Où l’on apprend à vivre dans les textures

Stéphane LAMBERT, Art Poems, La Lettre Volée, 2018, 72 p., 15 €, ISBN : 978-2-87317-505-4

I.
derrière le sommet
où s’affaisse la montagne
s’ouvre une autre faille

II.
la profondeur
tel qu’on le croit
n’est pas spirituelle
me dis-je
dans la Rothko room
à Washington
la profondeur
est spatiale

plus on regarde
la surface colorée
plus on s’enfonce
dans son lointain

lambert art poemsOn pourrait lire très vite. Se contenter de voir, dans cet Art Poems, des hommages sensibles de Stéphane Lambert à des démarches, à des œuvres d’artistes contemporains majeurs, tels Mark Rothko, Cy Twombly ou James Turrell, ou à l’art antique de la fresque. On aurait beau jeu alors de rappeler que Stéphane Lambert n’en est pas à son premier livre gravitant autour de l’art. Qu’on lui doit de splendides choses déjà, sur Monet, Nicolas de Staël, Rothko déjà. Qu’il affectionne aussi les essais « sur les grands noms ». Beckett notamment. Et puis, basta, on penserait avoir tout dit.

Oui mais voilà.

On pourrait lire plus lentement aussi. Se demander, par exemple, pourquoi un auteur gravite-t-il si souvent autour du monde des arts ? À quelle(s) expérience(s) cherche-t-il à nous rendre sensibles, nous, humains humaines, pas toujours au fait de l’art contemporain, pas toujours attachés à ces pratiques œuvrant sur la lumière, les tâches lumineuses, les grafouillis, les explorations de couleurs uniques en leur genre ? Sur quel terrain, lui, l’auteur, met-il les pieds, à quelle expérience forte se confronte-t-il, quand il regarde durant des masses rouges d’Anish Kapoor ?

Pas envie de répondre à la place de Stéphane Lambert, bien sûr. Pas d’intérêt d’ailleurs à le faire et à clore le débat. Se contenter ici d’hypothèses.

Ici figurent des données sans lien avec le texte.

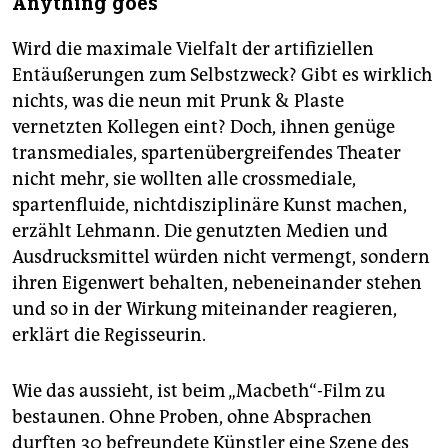
Anything goes
Wird die maximale Vielfalt der artifiziellen
Entäußerungen zum Selbstzweck? Gibt es wirklich
nichts, was die neun mit Prunk & Plaste
vernetzten Kollegen eint? Doch, ihnen genüge
transmediales, spartenübergreifendes Theater
nicht mehr, sie wollten alle crossmediale,
spartenfluide, nichtdisziplinäre Kunst machen,
erzählt Lehmann. Die genutzten Medien und
Ausdrucksmittel würden nicht vermengt, sondern
ihren Eigenwert behalten, nebeneinander stehen
und so in der Wirkung miteinander reagieren,
erklärt die Regisseurin.
Wie das aussieht, ist beim „Macbeth“-Film zu
bestaunen. Ohne Proben, ohne Absprachen
durften 30 befreundete Künstler eine Szene des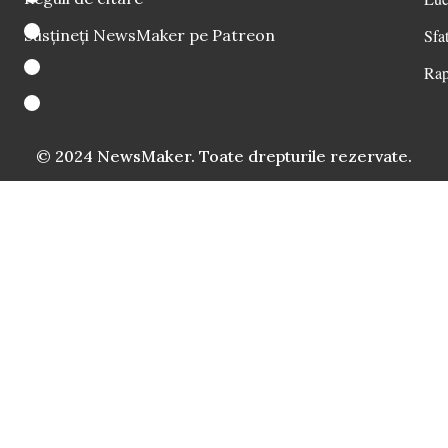
Susțineți NewsMaker pe Patreon
Sfat
Rap
© 2024 NewsMaker. Toate drepturile rezervate.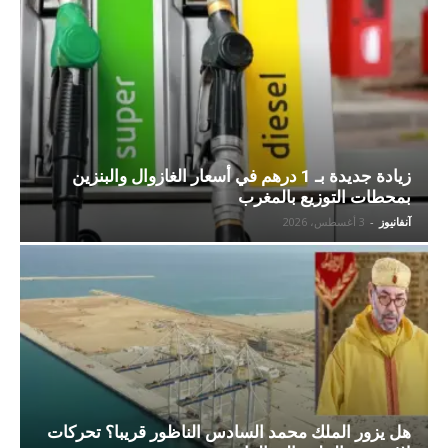
زيادة جديدة بـ 1 درهم في أسعار الغازوال والبنزين
بمحطات التوزيع بالمغرب
آنفانيوز
-
3 أغسطس، 2026
هل يزور الملك محمد السادس الناظور قريبا؟ تحركات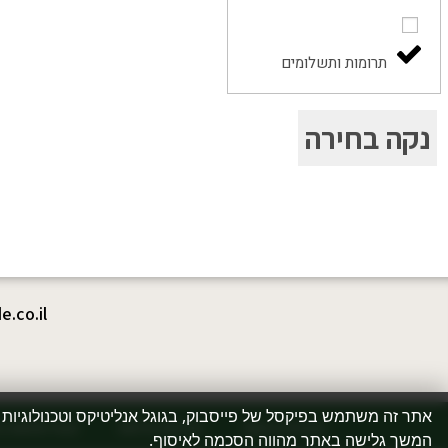
תרומות ותשלומים
נקה בחירה
.co.il
אתר זה משתמש בפיקסל של פייסבוק, בגוגל אנליטיקס וטכנולוגיות 
הצהרת נגישות
מדיניות פרטיות
תנאי שימוש ב
המשך גלישה באתר מהווה הסכמה לאיסוף.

Hypothèse n° 1 : Apprendre à regarder les matières

Dans ces poèmes, Stéphane Lambert nous confronte aux œuvres regardées. Rien d’autre. Ne fait aucune allusion « à la vie des artistes ». Se « contente », en somme, de rapporter, en quelques mots, sa propre expérience, les impacts ressentis à la vue de ces œuvres. Pas d’analyses technique ou historique, donc. Du sensible, donc, et rien que. Un œil et un esprit regardant les matières exposées devant nous par l’artiste. Un esprit cherchant, par l’écrit, à rendre compte, par les mots, des affects. De ce que tout cela remue en lui. Un esprit sachant parfaitement les limites du genre, l’incroyable capacité des mots à « tuer l’expérience », à l’enfermer dans un système grammatical contraignant, complètement étranger à « l’expérience sensible ». Un esprit apprenant ainsi à regarder la matière et à dire ce qu’il voit, perçoit.

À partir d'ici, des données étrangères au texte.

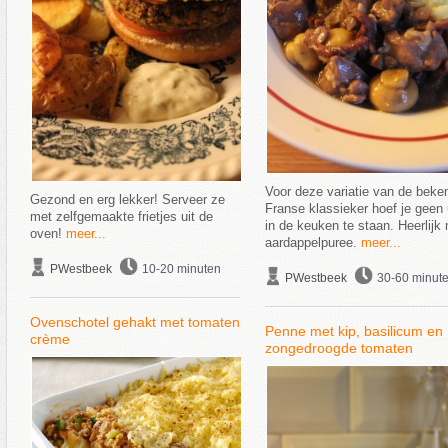
Voor deze variatie van de beke
Gezond en erg lekker! Serveer ze
Franse klassieker hoef je geen
met zelfgemaakte frietjes uit de
in de keuken te staan. Heerlijk
oven!
meer...
aardappelpuree.
meer...
PWestbeek
10-20 minuten
PWestbeek
30-60 minut
Ovenschotel gehakt met tomaten
Penne met kip, basilicum en
crème
zongedroogde tomaten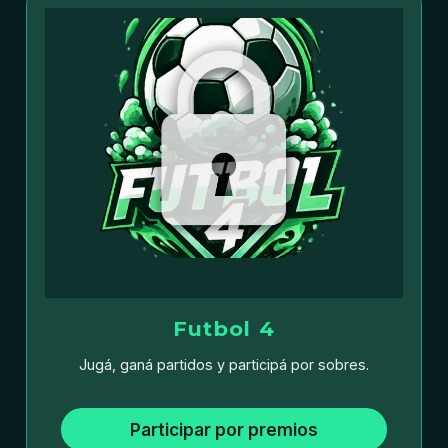
Futbol 4
Jugá, ganá partidos y participá por sobres.
Participar por premios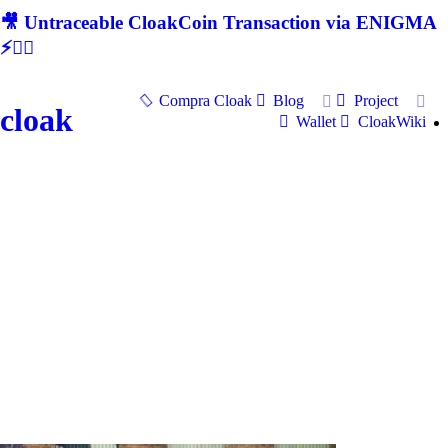
🎥 Untraceable CloakCoin Transaction via ENIGMA
⚡🕵‍♂
Compra Cloak
Blog
Project
cloak
Wallet
CloakWiki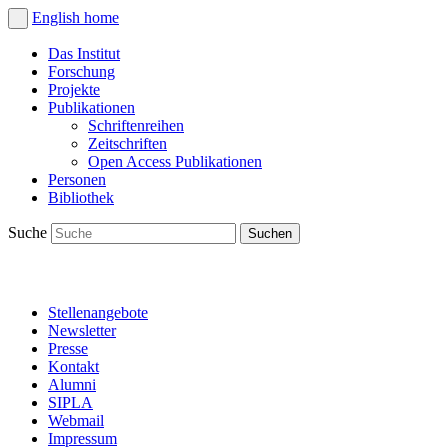
English
home
Das Institut
Forschung
Projekte
Publikationen
Schriftenreihen
Zeitschriften
Open Access Publikationen
Personen
Bibliothek
Suche
Stellenangebote
Newsletter
Presse
Kontakt
Alumni
SIPLA
Webmail
Impressum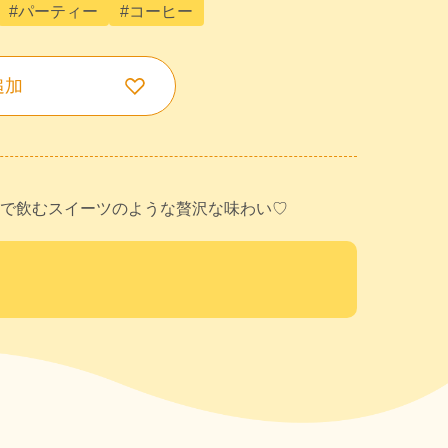
#パーティー
#コーヒー
追加
で飲むスイーツのような贅沢な味わい♡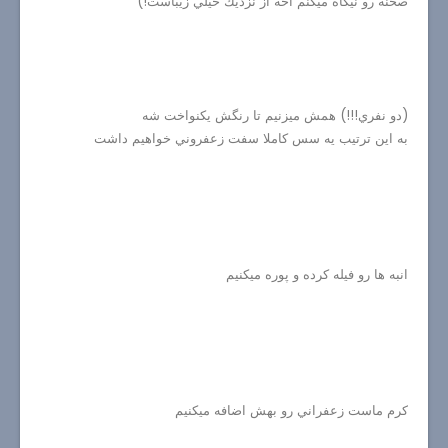
صحنه رو نيگاه ميكنم آخه از نزديك خيلي زيباست!)
(دو نفري!!!) همش ميزنيم تا رنگش يكنواخت شه
به اين ترتيب يه سس كاملا سفت زعفروني خواهيم داشت
انبه ها رو فيله كرده و پوره ميكنيم
كرم ماست زعفراني رو بهش اضافه ميكنيم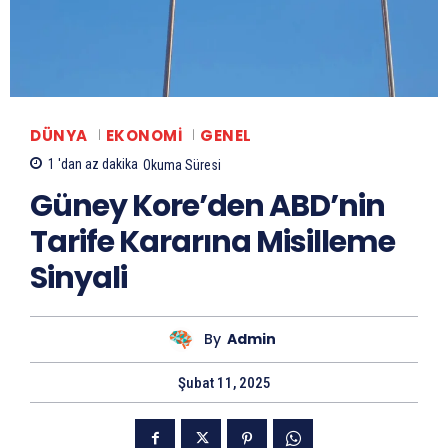
DÜNYA
EKONOMI
GENEL
1 'dan az
dakika
Okuma Süresi
Güney Kore’den ABD’nin
Tarife Kararına Misilleme
Sinyali
By
Admin
Şubat 11, 2025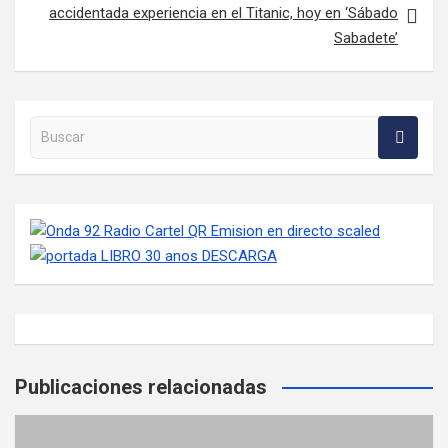
accidentada experiencia en el Titanic, hoy en ‘Sábado
Sabadete’
Buscar en la web
Publicaciones relacionadas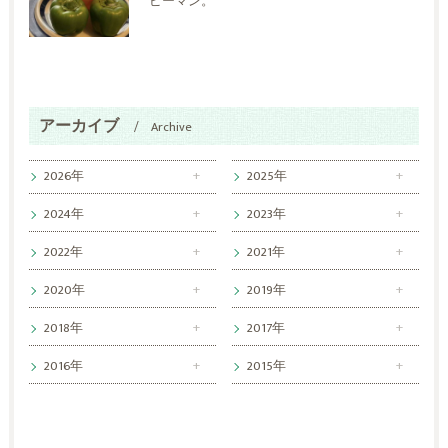
ピーマン。
アーカイブ
Archive
2026年
2025年
2024年
2023年
2022年
2021年
2020年
2019年
2018年
2017年
2016年
2015年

Hypothèse n° 2 : Apprendre ainsi, métaphoriquement, à regarder le monde

Oui mais voilà. On aiguise son œil, d’accord, on aiguise son esprit, d’accord. On pourrait aussi aller plus loin. Lire autre chose dans cet Art Poems qu’un « compte-rendu d’apprentissage ». On pourrait dire aussi : En regardant des toiles, dessins, fresques et œuvres plastiques, Stéphane Lambert apprend à regarder le monde, en général. Met en place une manière d’exister. D’être au monde. De tirer parti, loin des discours savants, loin des discours pensant à notre place, du fait de fouler la terre. Stéphane Lambert nous invitant, en quelque sorte, à regarder. Par tous nos sens. Par tous nos pores.

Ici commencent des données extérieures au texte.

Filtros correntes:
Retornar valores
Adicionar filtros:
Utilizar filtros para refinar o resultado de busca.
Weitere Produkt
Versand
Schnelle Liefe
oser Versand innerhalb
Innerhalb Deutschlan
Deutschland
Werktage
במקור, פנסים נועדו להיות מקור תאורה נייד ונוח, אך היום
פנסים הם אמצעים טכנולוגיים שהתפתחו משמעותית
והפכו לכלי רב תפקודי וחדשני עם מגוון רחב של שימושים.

Hypothèse n° 3 : Inventer ainsi un rapport au monde, un rapport au temps personnels

Du bout des lèvres, Stéphane Lambert tire ainsi, de ses expériences esthétiques, des idées sur le temps ; sur les cycles ; sur les territoires totalement neufs ou inédits, où débarque l’esprit. Du bout des lèvres, ses poèmes disent combien nos corps, nos esprits, sont littéralement mobilisés, ébranlés, à force de contempler les ruines, les restes de fresques antiques, par exemple, les matières quasi minérales laissées par des traits, des traces de couleurs. Du bout des lèvres, Stéphane Lambert nous incite à y aller voir de plus près. De tenter nous aussi l’expérience, en somme. D’aller voir ce qu’on peut, nous autres, humains humaines, corsetés dans nos corps, en tirer.

Ce n’est pas rien. C’est superbement ambitieux. Superbement littéraire.